### [DATA]
= = =

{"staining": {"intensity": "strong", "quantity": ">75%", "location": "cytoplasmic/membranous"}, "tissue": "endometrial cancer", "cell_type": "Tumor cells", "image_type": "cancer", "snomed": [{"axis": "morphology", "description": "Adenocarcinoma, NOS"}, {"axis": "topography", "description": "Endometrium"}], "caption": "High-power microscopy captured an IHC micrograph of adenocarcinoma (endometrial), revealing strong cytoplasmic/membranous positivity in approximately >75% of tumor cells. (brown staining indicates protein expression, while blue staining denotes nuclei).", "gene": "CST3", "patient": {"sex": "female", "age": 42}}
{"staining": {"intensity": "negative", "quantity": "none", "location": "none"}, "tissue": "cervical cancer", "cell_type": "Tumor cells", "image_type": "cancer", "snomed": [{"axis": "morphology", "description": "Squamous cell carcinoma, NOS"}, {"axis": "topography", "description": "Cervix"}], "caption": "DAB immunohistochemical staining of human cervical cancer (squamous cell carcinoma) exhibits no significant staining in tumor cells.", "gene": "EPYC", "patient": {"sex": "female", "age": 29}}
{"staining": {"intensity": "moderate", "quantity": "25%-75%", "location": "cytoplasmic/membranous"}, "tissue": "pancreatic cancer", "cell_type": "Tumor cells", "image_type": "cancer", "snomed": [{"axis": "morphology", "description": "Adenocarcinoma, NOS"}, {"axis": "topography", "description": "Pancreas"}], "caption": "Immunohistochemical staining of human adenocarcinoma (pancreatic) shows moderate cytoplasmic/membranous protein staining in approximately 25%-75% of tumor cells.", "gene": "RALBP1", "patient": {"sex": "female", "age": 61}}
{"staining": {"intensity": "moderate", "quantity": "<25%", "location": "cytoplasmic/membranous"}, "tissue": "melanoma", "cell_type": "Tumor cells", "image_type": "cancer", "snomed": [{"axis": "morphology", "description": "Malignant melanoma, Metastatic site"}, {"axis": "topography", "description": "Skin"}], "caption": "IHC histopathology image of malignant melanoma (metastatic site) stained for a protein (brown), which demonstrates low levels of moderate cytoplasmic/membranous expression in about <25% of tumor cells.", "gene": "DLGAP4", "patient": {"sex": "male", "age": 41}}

= = =

### [EXERCISE OBJECTIVE]
Restate all of the material exactly.

### [RESPONSE TO THE TASK]
{"staining": {"intensity": "strong", "quantity": ">75%", "location": "cytoplasmic/membranous"}, "tissue": "endometrial cancer", "cell_type": "Tumor cells", "image_type": "cancer", "snomed": [{"axis": "morphology", "description": "Adenocarcinoma, NOS"}, {"axis": "topography", "description": "Endometrium"}], "caption": "High-power microscopy captured an IHC micrograph of adenocarcinoma (endometrial), revealing strong cytoplasmic/membranous positivity in approximately >75% of tumor cells. (brown staining indicates protein expression, while blue staining denotes nuclei).", "gene": "CST3", "patient": {"sex": "female", "age": 42}}
{"staining": {"intensity": "negative", "quantity": "none", "location": "none"}, "tissue": "cervical cancer", "cell_type": "Tumor cells", "image_type": "cancer", "snomed": [{"axis": "morphology", "description": "Squamous cell carcinoma, NOS"}, {"axis": "topography", "description": "Cervix"}], "caption": "DAB immunohistochemical staining of human cervical cancer (squamous cell carcinoma) exhibits no significant staining in tumor cells.", "gene": "EPYC", "patient": {"sex": "female", "age": 29}}
{"staining": {"intensity": "moderate", "quantity": "25%-75%", "location": "cytoplasmic/membranous"}, "tissue": "pancreatic cancer", "cell_type": "Tumor cells", "image_type": "cancer", "snomed": [{"axis": "morphology", "description": "Adenocarcinoma, NOS"}, {"axis": "topography", "description": "Pancreas"}], "caption": "Immunohistochemical staining of human adenocarcinoma (pancreatic) shows moderate cytoplasmic/membranous protein staining in approximately 25%-75% of tumor cells.", "gene": "RALBP1", "patient": {"sex": "female", "age": 61}}
{"staining": {"intensity": "moderate", "quantity": "<25%", "location": "cytoplasmic/membranous"}, "tissue": "melanoma", "cell_type": "Tumor cells", "image_type": "cancer", "snomed": [{"axis": "morphology", "description": "Malignant melanoma, Metastatic site"}, {"axis": "topography", "description": "Skin"}], "caption": "IHC histopathology image of malignant melanoma (metastatic site) stained for a protein (brown), which demonstrates low levels of moderate cytoplasmic/membranous expression in about <25% of tumor cells.", "gene": "DLGAP4", "patient": {"sex": "male", "age": 41}}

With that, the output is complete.